Top of PASSAGE TO READ
4. New clusters: do it from the start
Creating a fully private cluster is far easier than retrofitting one:
gcloud container clusters create CLUSTER_NAME \
--location LOCATION \
--enable-private-nodes \
--enable-private-endpoint \
--enable-master-authorized-networks \
--master-authorized-networks 10.0.0.0/8 \
--master-ipv4-cidr 172.16.0.0/28
5. Terraform example
If you manage GKE with Terraform, set the private cluster block explicitly so the public endpoint is never created:
resource "google_container_cluster" "primary" {
name = "prod-cluster"
location = "us-central1"
private_cluster_config {
enable_private_nodes = true
enable_private_endpoint = true
master_ipv4_cidr_block = "172.16.0.0/28"
}
master_authorized_networks_config {
cidr_blocks {
cidr_block = "10.0.0.0/8"
display_name = "internal-vpc"
}
}
}
Danger: Switching enable_private_endpoint on an existing Terraform-managed cluster can, depending on provider version and the rest of your config, trigger a cluster replacement. Run terraform plan and confirm the change is an in-place update before applying. A forced replacement of a production cluster means downtime and lost in-cluster state.
How to prevent it from happening again
Fixing one cluster is easy. Stopping the next public cluster from being created is what actually moves your risk down over time.
Policy-as-code in CI
Add an OPA or Conftest policy that fails any plan creating a GKE cluster without a private endpoint. A simple Rego rule against a Terraform plan JSON:
package gke
deny[msg] {
resource := input.resource_changes[_]
resource.type == "google_container_cluster"
config := resource.change.after.private_cluster_config[_]
config.enable_private_endpoint == false
msg := sprintf("Cluster '%s' must use a private control plane endpoint", [resource.change.after.name])
}
Org Policy guardrails
GCP's Organization Policy Service can enforce private clusters across an entire org or folder, so no project can opt out:
gcloud resource-manager org-policies enable-enforce \
constraints/container.restrictPrivateGKEClusterCreation \
--organization ORGANIZATION_ID
Tip: Layer your defenses. Org Policy stops the misconfiguration at the API level, CI policy gives developers fast feedback before they ever apply, and Lensix continuously scans for drift in case something slips through a manual change. No single control catches everything.
Bottom of PASSAGE TO READ
Top of SUPPLIED RECORDS
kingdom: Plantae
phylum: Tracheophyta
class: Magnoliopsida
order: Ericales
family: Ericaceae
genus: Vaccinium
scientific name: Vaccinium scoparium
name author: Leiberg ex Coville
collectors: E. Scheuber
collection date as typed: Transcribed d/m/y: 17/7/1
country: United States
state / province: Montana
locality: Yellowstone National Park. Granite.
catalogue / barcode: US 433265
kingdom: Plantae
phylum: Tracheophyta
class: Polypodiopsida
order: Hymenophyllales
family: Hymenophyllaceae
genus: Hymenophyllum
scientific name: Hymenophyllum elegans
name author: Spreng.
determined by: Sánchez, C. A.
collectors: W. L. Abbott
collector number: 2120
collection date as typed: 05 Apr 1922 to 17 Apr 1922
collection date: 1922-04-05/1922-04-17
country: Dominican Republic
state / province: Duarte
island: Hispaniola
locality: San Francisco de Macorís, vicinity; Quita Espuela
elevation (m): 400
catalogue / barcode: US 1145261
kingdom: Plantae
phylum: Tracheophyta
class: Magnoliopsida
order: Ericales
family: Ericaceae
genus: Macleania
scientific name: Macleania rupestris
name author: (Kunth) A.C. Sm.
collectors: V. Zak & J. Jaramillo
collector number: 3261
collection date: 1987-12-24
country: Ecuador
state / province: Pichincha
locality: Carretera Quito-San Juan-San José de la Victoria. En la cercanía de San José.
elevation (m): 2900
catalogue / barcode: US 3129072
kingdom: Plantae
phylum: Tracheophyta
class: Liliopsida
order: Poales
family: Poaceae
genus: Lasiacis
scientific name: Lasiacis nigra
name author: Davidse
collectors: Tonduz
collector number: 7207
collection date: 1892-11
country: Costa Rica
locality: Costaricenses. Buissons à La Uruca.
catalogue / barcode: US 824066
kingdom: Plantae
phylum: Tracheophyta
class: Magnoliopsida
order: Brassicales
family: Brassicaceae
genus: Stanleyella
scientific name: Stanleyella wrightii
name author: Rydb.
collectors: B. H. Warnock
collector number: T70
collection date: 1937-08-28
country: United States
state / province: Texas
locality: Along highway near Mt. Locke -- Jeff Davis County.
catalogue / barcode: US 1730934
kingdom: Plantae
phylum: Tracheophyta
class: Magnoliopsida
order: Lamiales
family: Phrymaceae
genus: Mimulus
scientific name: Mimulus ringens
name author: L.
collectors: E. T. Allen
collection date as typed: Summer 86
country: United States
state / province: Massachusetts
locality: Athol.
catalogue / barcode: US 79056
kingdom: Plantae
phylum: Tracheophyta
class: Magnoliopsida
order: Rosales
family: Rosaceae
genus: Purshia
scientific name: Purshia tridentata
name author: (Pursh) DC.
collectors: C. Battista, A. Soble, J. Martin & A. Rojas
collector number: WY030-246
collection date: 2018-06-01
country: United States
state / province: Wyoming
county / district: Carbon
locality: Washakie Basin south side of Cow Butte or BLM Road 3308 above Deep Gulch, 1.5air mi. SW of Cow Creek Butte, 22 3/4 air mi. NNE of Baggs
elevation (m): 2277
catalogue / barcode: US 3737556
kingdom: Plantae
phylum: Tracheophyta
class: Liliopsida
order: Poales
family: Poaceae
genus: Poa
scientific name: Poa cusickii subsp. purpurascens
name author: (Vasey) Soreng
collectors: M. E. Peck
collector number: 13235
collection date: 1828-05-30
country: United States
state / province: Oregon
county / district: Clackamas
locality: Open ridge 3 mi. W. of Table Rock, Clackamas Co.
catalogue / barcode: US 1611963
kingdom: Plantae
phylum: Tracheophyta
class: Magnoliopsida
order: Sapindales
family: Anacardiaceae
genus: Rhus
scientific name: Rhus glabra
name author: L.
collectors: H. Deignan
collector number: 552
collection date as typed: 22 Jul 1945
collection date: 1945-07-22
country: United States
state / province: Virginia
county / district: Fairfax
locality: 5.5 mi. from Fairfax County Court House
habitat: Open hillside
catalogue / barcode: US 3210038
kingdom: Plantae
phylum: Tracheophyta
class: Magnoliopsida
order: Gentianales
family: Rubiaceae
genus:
Bottom of SUPPLIED RECORDS
=== ACTIVITY 1 ===
Decide whether each statement agrees with the passage on private GKE clusters, answering yes or no and quoting the words of the passage that settle it.
(a) In the Terraform example, the master authorized network is given the display name "internal-vpc".
(b) Turning on enable_private_endpoint for an existing Terraform-managed cluster always forces a cluster replacement.
(c) Org Policy stops the misconfiguration at the API level.
=== ACTIVITY 2 ===
Carry the passage on private GKE clusters forward from its closing tip, writing the section that comes next.

=== EXPECTED ANSWER 1 ===
(a) Yes: "display_name = "internal-vpc"".
(b) No: "can, depending on provider version and the rest of your config, trigger a cluster replacement".
(c) Yes: "Org Policy stops the misconfiguration at the API level".

=== EXPECTED ANSWER 2 ===
Continuous scanning
Keep the gke_publiccontrolplane check running on a schedule so that any cluster created outside your pipeline, or modified by hand during an incident, gets flagged before it lingers.
Best practices
- Default to private. Make a private endpoint plus private nodes your standard cluster template. Public should be a deliberate, documented exception.
- Never use
0.0.0.0/0in authorized networks. If you find yourself reaching for it, the real fix is a stable egress IP or a bastion, not opening the cluster to the world. - Use a bastion or proxy for human access. An IAP-tunneled jump host lets engineers reach the private endpoint without a VPN and without a public IP on the control plane.
- Keep nodes private too. A private control plane with public nodes is half a solution. Pair
--enable-private-nodeswith the private endpoint. - Enable Control Plane audit logging. Ship API server logs to Cloud Logging so you can see who is talking to the control plane and from where.
- Review authorized network lists quarterly. Stale CIDRs accumulate. An old office IP that no longer belongs to you is a quiet liability.
A public GKE control plane is one of those settings that feels convenient on day one and becomes a liability the moment a credential leaks or a CVE lands. Moving to a private endpoint with tightly scoped authorized networks costs you a little setup effort and removes an entire category of attack from the table.